• [WORK TO BE COMPLETED]
Check each line of the data below for the string "moral", then report how many lines have it and nothing else.

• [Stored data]
==========
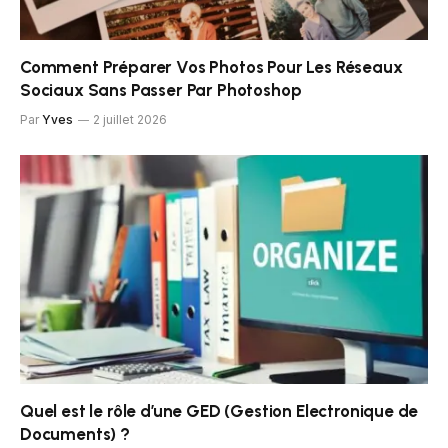
Comment Préparer Vos Photos Pour Les Réseaux
Sociaux Sans Passer Par Photoshop
Par
Yves
2 juillet 2026
Quel est le rôle d’une GED (Gestion Electronique de
Documents) ?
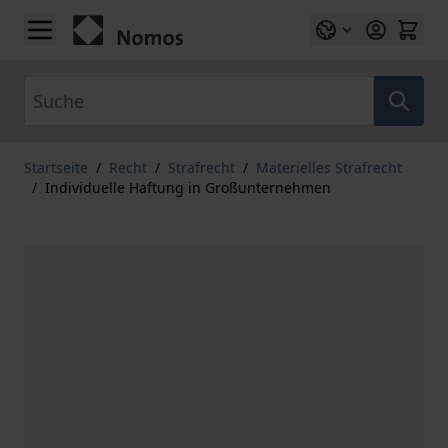
Zum Inhalt springen
Suche
Startseite
/
Recht
/
Strafrecht
/
Materielles Strafrecht
/
Individuelle Haftung in Großunternehmen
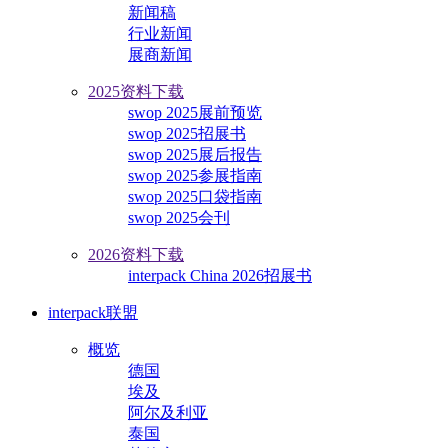
新闻稿
行业新闻
展商新闻
2025资料下载
swop 2025展前预览
swop 2025招展书
swop 2025展后报告
swop 2025参展指南
swop 2025口袋指南
swop 2025会刊
2026资料下载
interpack China 2026招展书
interpack联盟
概览
德国
埃及
阿尔及利亚
泰国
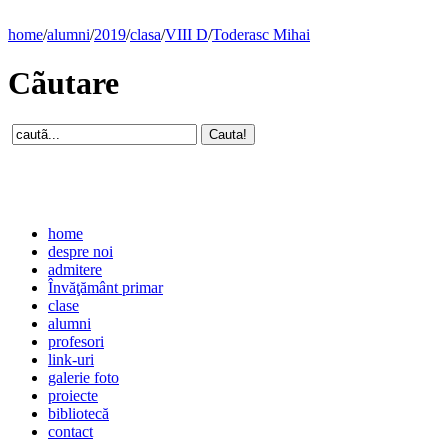
home
/
alumni
/
2019
/
clasa
/
VIII D
/
Toderasc Mihai
Cãutare
home
despre noi
admitere
Învăţământ primar
clase
alumni
profesori
link-uri
galerie foto
proiecte
bibliotecă
contact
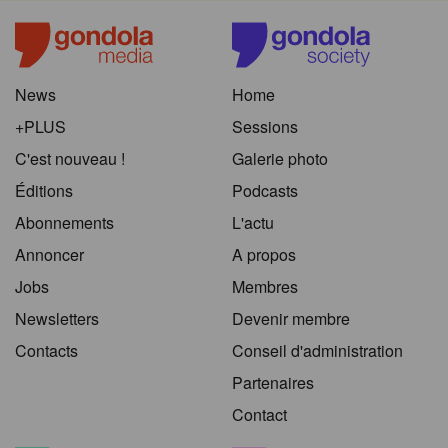
News
Home
+PLUS
Sessions
C'est nouveau !
Galerie photo
Éditions
Podcasts
Abonnements
L'actu
Annoncer
A propos
Jobs
Membres
Newsletters
Devenir membre
Contacts
Conseil d'administration
Partenaires
Contact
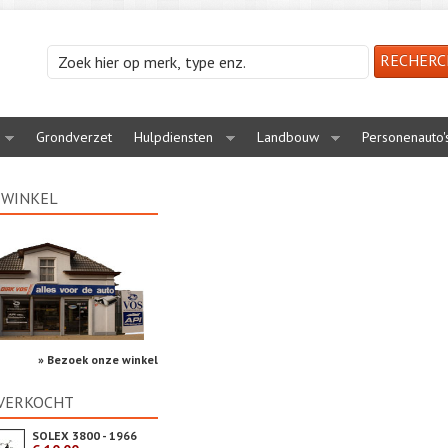
Grondverzet
Hulpdiensten
Landbouw
Personenauto'
 WINKEL
» Bezoek onze winkel
 VERKOCHT
SOLEX 3800 - 1966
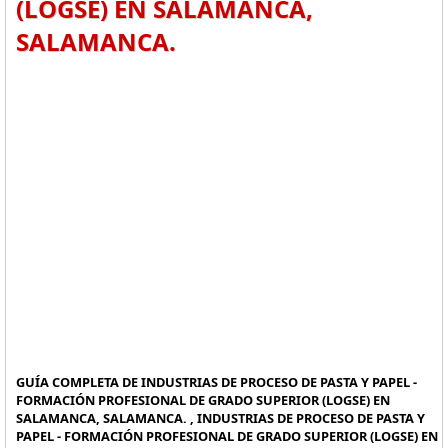
(LOGSE) EN SALAMANCA,
SALAMANCA.
GUÍA COMPLETA DE INDUSTRIAS DE PROCESO DE PASTA Y PAPEL -
FORMACIÓN PROFESIONAL DE GRADO SUPERIOR (LOGSE) EN
SALAMANCA, SALAMANCA. , INDUSTRIAS DE PROCESO DE PASTA Y
PAPEL - FORMACIÓN PROFESIONAL DE GRADO SUPERIOR (LOGSE) EN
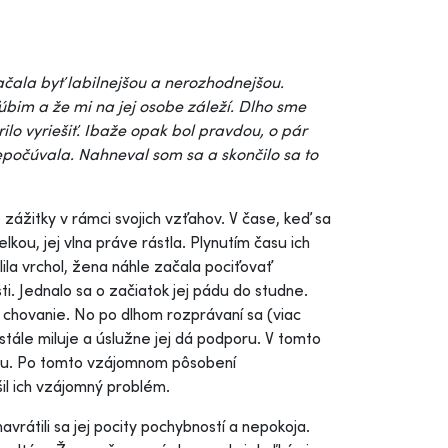
čala byť labilnejšou a nerozhodnejšou.
úbim a že mi na jej osobe záleží. Dlho sme
lo vyriešiť. Ibaže opak bol pravdou, o pár
nepočúvala. Nahneval som sa a skončilo sa to
zážitky v rámci svojich vzťahov. V čase, keď sa
u, jej vlna práve rástla. Plynutím času ich
elila vrchol, žena náhle začala pociťovať
i. Jednalo sa o začiatok jej pádu do studne.
a chovanie. No po dlhom rozprávaní sa (viac
eustále miluje a úslužne jej dá podporu. V tomto
ľavu. Po tomto vzájomnom pôsobení
il ich vzájomný problém.
rátili sa jej pocity pochybností a nepokoja.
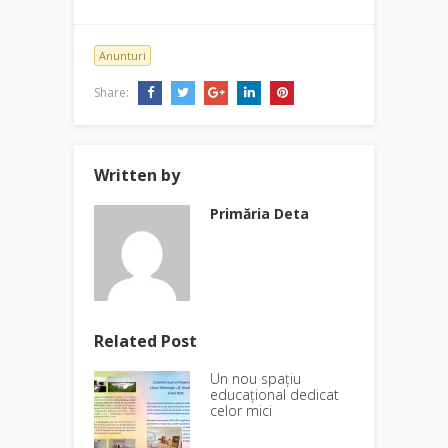
Anunturi
Share:
Written by
Primăria Deta
Related Post
Un nou spațiu
educațional dedicat
celor mici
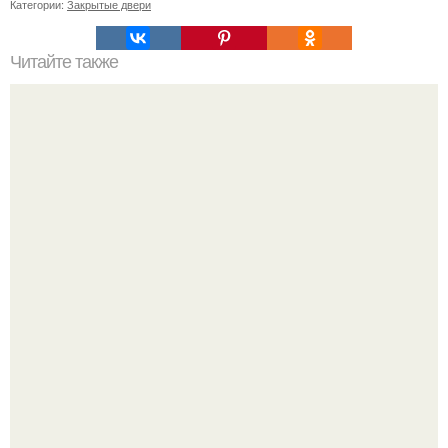
Категории:
Закрытые двери
Читайте также
Игры для влюбленных пар на расстоянии. Топ 7 идей
для свидания на расстоянии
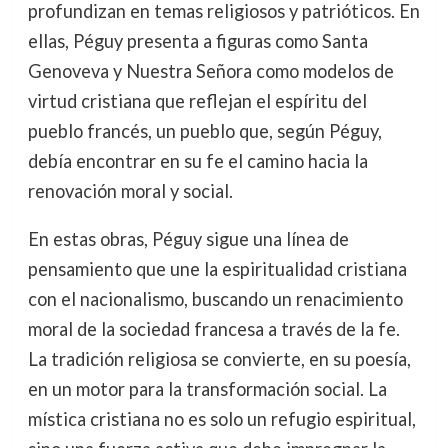
profundizan en temas religiosos y patrióticos. En
ellas, Péguy presenta a figuras como Santa
Genoveva y Nuestra Señora como modelos de
virtud cristiana que reflejan el espíritu del
pueblo francés, un pueblo que, según Péguy,
debía encontrar en su fe el camino hacia la
renovación moral y social.
En estas obras, Péguy sigue una línea de
pensamiento que une la espiritualidad cristiana
con el nacionalismo, buscando un renacimiento
moral de la sociedad francesa a través de la fe.
La tradición religiosa se convierte, en su poesía,
en un motor para la transformación social. La
mística cristiana no es solo un refugio espiritual,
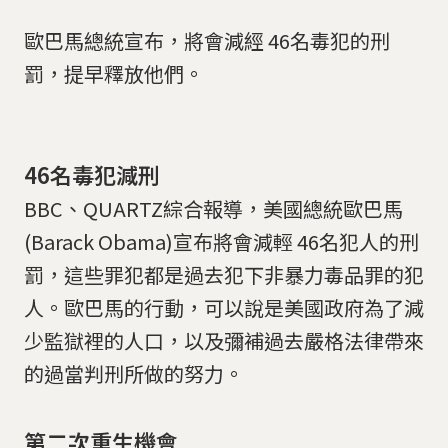
歐巴馬總統宣布，將會減經 46名毒犯的刑
罰，提早釋放他們。
46名毒犯減刑
BBC、QUARTZ綜合報導，美國總統歐巴馬
(Barack Obama)宣布將會減輕 46名犯人的刑
罰，這些罪犯都是過去犯下非暴力毒品罪的犯
人。歐巴馬的行動，可以說是美國政府為了減
少監獄裡的人口，以及彌補過去嚴格法律帶來
的過當判刑所做的努力。
第二次重生機會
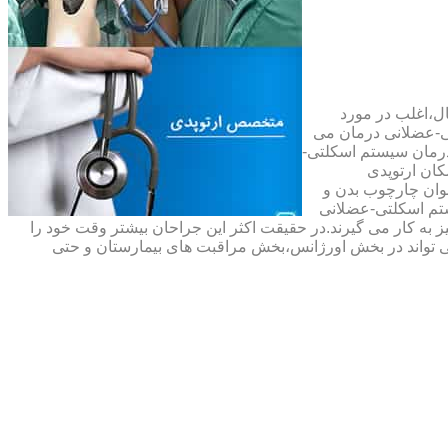
ال،اغلب در مورد
ی-عضلانی درمان می
رمان سیستم اسکلتی-
ان ارتوپدی
نوان چارچوب بدن و
تم اسکلتی-عضلانی
ه کار می گیرند.در حقیقت اکثر این جراحان بیشتر وقت خود را
 تواند در بخش اورژانس،بخش مراقبت های بیمارستان و حتی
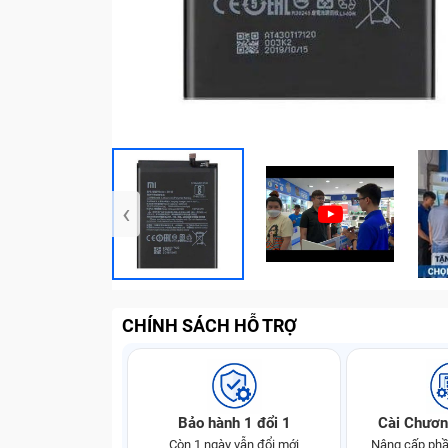
‹
CHÍNH SÁCH HỖ TRỢ
Bảo hành 1 đổi 1
Cài Chươn
Còn 1 ngày vẫn đổi mới
Nâng cấp phầ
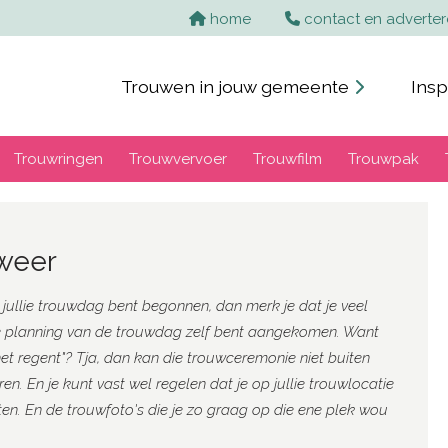
home
contact en adverte
Trouwen in jouw gemeente
Insp
Trouwringen
Trouwvervoer
Trouwfilm
Trouwpak
 weer
 jullie trouwdag bent begonnen, dan merk je dat je veel
 de planning van de trouwdag zelf bent aangekomen. Want
et regent"? Tja, dan kan die trouwceremonie niet buiten
n. En je kunt vast wel regelen dat je op jullie trouwlocatie
en. En de trouwfoto's die je zo graag op die ene plek wou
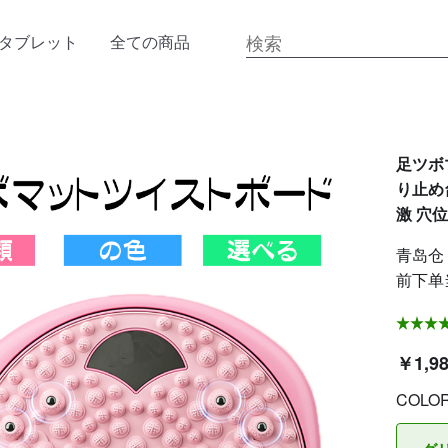
タブレット
全ての商品
足ツボマ
り止め
激 穴位
青岛仓 
前下单
￥1,9
COLO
==========
• [ANSWER FOR THE TASK]
2